Write out the records below once more, exactly and completely.

════════════════════

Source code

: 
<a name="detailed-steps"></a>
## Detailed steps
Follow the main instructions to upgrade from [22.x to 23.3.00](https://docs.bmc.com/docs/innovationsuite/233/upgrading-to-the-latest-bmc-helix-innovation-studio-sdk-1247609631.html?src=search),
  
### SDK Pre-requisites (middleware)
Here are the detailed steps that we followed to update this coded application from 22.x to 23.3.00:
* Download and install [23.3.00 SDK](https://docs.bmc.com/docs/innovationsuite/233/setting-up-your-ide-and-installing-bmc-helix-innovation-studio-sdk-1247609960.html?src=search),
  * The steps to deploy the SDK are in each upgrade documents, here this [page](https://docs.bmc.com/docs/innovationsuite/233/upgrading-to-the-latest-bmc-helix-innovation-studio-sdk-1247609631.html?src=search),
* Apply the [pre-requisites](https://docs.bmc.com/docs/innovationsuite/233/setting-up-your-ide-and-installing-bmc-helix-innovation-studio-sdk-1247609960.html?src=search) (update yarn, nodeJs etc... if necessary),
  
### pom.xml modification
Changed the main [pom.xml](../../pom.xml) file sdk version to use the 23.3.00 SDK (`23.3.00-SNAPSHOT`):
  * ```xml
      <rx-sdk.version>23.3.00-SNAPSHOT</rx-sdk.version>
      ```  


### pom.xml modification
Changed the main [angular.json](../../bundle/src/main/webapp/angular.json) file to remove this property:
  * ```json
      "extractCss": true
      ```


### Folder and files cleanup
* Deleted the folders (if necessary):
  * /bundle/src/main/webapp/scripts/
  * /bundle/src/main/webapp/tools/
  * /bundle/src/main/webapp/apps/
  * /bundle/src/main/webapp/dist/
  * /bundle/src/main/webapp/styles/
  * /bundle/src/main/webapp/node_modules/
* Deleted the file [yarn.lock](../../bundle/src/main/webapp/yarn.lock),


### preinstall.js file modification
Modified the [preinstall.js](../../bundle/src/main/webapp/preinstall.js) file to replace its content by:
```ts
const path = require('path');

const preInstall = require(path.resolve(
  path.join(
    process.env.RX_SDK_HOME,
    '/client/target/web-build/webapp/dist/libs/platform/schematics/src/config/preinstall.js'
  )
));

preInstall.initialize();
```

════════════════════

_EXPECTED OUTPUT_
Source code

: 
<a name="detailed-steps"></a>
## Detailed steps
Follow the main instructions to upgrade from [22.x to 23.3.00](https://docs.bmc.com/docs/innovationsuite/233/upgrading-to-the-latest-bmc-helix-innovation-studio-sdk-1247609631.html?src=search),
  
### SDK Pre-requisites (middleware)
Here are the detailed steps that we followed to update this coded application from 22.x to 23.3.00:
* Download and install [23.3.00 SDK](https://docs.bmc.com/docs/innovationsuite/233/setting-up-your-ide-and-installing-bmc-helix-innovation-studio-sdk-1247609960.html?src=search),
  * The steps to deploy the SDK are in each upgrade documents, here this [page](https://docs.bmc.com/docs/innovationsuite/233/upgrading-to-the-latest-bmc-helix-innovation-studio-sdk-1247609631.html?src=search),
* Apply the [pre-requisites](https://docs.bmc.com/docs/innovationsuite/233/setting-up-your-ide-and-installing-bmc-helix-innovation-studio-sdk-1247609960.html?src=search) (update yarn, nodeJs etc... if necessary),
  
### pom.xml modification
Changed the main [pom.xml](../../pom.xml) file sdk version to use the 23.3.00 SDK (`23.3.00-SNAPSHOT`):
  * ```xml
      <rx-sdk.version>23.3.00-SNAPSHOT</rx-sdk.version>
      ```  


### pom.xml modification
Changed the main [angular.json](../../bundle/src/main/webapp/angular.json) file to remove this property:
  * ```json
      "extractCss": true
      ```


### Folder and files cleanup
* Deleted the folders (if necessary):
  * /bundle/src/main/webapp/scripts/
  * /bundle/src/main/webapp/tools/
  * /bundle/src/main/webapp/apps/
  * /bundle/src/main/webapp/dist/
  * /bundle/src/main/webapp/styles/
  * /bundle/src/main/webapp/node_modules/
* Deleted the file [yarn.lock](../../bundle/src/main/webapp/yarn.lock),


### preinstall.js file modification
Modified the [preinstall.js](../../bundle/src/main/webapp/preinstall.js) file to replace its content by:
```ts
const path = require('path');

const preInstall = require(path.resolve(
  path.join(
    process.env.RX_SDK_HOME,
    '/client/target/web-build/webapp/dist/libs/platform/schematics/src/config/preinstall.js'
  )
));

preInstall.initialize();
```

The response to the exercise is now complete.